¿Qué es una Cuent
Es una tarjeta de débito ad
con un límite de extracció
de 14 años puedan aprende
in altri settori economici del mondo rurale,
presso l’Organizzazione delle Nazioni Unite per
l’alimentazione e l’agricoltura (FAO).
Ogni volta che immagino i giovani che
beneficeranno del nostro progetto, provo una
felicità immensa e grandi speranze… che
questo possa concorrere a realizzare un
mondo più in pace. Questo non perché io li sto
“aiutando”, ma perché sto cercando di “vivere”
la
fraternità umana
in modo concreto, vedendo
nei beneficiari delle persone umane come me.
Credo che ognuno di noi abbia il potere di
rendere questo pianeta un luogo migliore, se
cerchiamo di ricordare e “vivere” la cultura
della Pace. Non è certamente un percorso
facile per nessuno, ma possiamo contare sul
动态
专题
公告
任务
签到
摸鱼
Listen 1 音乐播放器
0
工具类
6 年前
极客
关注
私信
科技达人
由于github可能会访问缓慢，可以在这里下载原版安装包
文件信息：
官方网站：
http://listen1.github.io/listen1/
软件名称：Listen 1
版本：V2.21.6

* * *

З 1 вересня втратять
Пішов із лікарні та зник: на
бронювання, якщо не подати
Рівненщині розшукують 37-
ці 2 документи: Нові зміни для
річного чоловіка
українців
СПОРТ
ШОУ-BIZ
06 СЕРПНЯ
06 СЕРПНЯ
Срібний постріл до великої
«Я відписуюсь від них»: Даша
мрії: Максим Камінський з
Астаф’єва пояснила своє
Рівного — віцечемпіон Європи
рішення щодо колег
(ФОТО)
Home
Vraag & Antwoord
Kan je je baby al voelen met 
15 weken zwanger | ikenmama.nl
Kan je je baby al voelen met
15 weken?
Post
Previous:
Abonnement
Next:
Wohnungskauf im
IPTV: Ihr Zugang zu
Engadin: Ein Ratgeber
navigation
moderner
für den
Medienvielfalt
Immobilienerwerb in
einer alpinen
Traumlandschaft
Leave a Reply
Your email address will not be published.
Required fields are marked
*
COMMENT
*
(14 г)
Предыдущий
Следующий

* * *

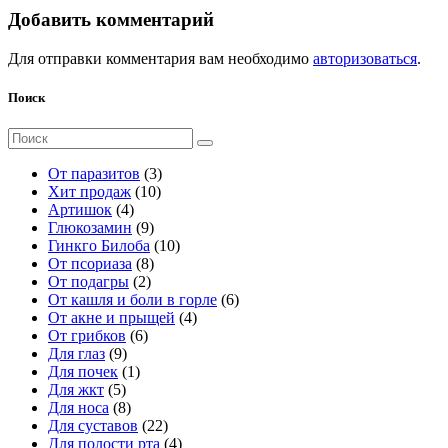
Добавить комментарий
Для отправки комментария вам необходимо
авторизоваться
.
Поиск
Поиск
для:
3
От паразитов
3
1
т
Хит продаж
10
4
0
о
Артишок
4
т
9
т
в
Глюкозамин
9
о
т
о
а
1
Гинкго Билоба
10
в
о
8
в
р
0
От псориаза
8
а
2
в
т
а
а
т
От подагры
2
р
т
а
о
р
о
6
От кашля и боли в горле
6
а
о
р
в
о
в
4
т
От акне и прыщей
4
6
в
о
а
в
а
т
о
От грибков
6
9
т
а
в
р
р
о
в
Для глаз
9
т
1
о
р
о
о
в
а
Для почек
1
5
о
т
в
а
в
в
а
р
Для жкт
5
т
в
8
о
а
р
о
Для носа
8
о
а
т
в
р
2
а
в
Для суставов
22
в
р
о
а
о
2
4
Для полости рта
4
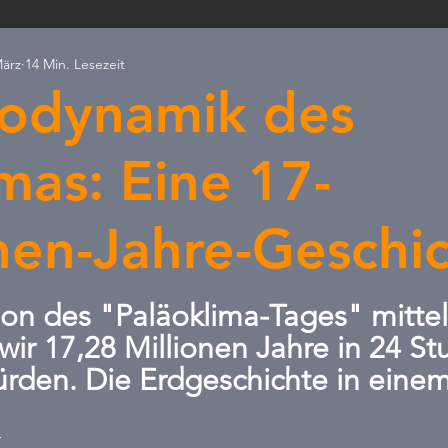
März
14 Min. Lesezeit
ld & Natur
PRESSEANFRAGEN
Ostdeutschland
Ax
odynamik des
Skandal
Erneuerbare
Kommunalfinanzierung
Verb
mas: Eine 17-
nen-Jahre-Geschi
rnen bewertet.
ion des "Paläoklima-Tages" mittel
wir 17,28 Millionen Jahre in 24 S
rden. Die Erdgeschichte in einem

# [EXERCISE OBJECTIVE]
Copy every line of the data that holds the string "baby".

# [ANSWER TO THIS PROBLEM]
Kan je je baby al voelen met 
Kan je je baby al voelen met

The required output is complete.